Alignment with arbitrary root terms

The odk:check-align command can also be used to check alignment against an arbitrary set of root terms, independently of any upper-level ontology.

Root terms to check alignment against can be specified using the --term option (one term per option) or the --term-file option (which expects a path to a file containing one term per line, ignoring blank lines and lines starting with #).

Use the --use-self true to perform a “self-alignment” check: this will use any “preferred root term” self-declared within the ontology itself by means of the IAO:0000700 annotation.

Those options, as well as the options from the previous section, have cumulative effects. For example, the following command:

robot odk:check-align --input uberon.owl \
                      --use-self true \
                      --term UBERON:0000000

will check the alignment of UBERON classes against both its self-declared roots and the additional UBERON:0000000 root. That is, the ontology will be considered “aligned” if all its classes are subclasses of any of the self-declared roots or of UBERON:0000000.

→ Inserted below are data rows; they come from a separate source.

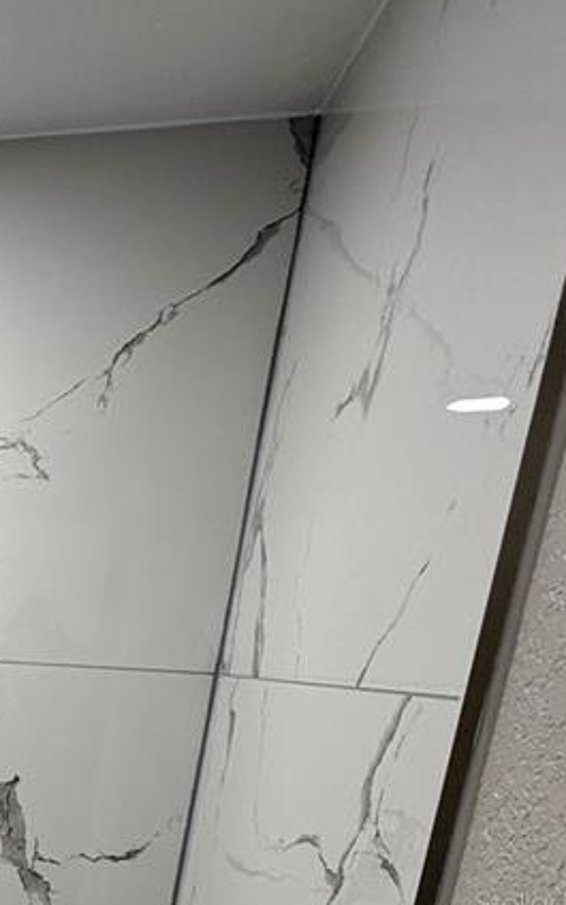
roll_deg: -3.4
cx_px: -335
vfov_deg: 41.2
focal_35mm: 42
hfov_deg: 23.1
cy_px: 903
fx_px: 1037
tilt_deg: -13.5
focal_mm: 2.22
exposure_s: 1/120
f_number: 2.2
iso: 125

Similarly, with the following command:

robot odk:check-align --input uberon.owl \
                      --use-cob true \
                      --use-self true

the ontology will be considered “aligned” if all its subclasses are subclasses of any of the COB roots or of any of the self-declared roots.

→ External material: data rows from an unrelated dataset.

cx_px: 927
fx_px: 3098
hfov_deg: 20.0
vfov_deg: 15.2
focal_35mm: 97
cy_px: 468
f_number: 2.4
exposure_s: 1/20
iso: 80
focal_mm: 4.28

To check that all classes are subclasses of any of the upper ontology roots and additionally that they are also subclasses of any of the self-declared roots, perform the two checks separately:

robot odk:check-align --input uberon.owl \
                      --use-cob true \
      odk:check-align --use-self true

Notes about reasoning

The alignment check requires the use of a reasoner. As with all ROBOT commands that needs a reasoner, you can specify the reasoner to use with the -r, --reasoner option.

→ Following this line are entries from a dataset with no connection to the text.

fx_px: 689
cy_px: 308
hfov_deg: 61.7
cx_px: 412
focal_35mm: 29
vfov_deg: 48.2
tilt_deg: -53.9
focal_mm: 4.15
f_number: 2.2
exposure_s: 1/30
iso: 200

Importantly, limitations of the reasoner used may cause some classes to be falsely flagged as non-aligned, if they are logically defined using some class expressions that are not fully supported by the reasoner. To avoid that, if the ontology is known to use class expressions that the reasoner might not support, it is advised to relax the ontology prior to checking its alignment:

robot relax --input uberon.owl \
      odk:check-align --use-cob true

Validation results

By default, the command will fail (forcibly interrupting any pipeline it is a part of in the process) if the ontology is not aligned.

Use the --fail false option to allow the pipeline to continue without erroring out.

If the pipeline continues (either because the ontology is aligned, or because --fail false was used), the next command in the pipeline receives the original, unmodified ontology.

To produce a report from the validation results, use the --report-output <FILE> option. The file will contain a list of all the top-level classes (if any) of the input ontology that are not aligned against the upper ontology.

Restricting the scope of the validation

By default, the command checks the alignment of every single class found in the input ontology.

To only check the alignment of classes in a given namespace, use the --base-iri <NAMESPACE> option – that option may be used repeatedly to check classes in more than one namespace.

For example, to check the alignment of all classes in the OBO UBERON namespace against COB:

robot odk:check-align --input uberon.owl \
                      --base-iri http://purl.obolibrary.org/obo/UBERON_

Furthermore, if the --ignore-dangling true option is used, dangling classes are ignored. In the context of this command, a class is considered “dangling” if the ontology contains no defining axioms (excluding disjointness axioms) and no annotation assertion axioms for the class. You may want to use that option if you are not restricting the alignment check to your ontology’s namespace, to avoid failing the check for any single dangling class that is merely referenced from your ontology. On the other hand, including dangling classes in the check (which is the case by default) could be a way to check that your ontology does not reference dangling classes (which could indicate that you are missing some imports).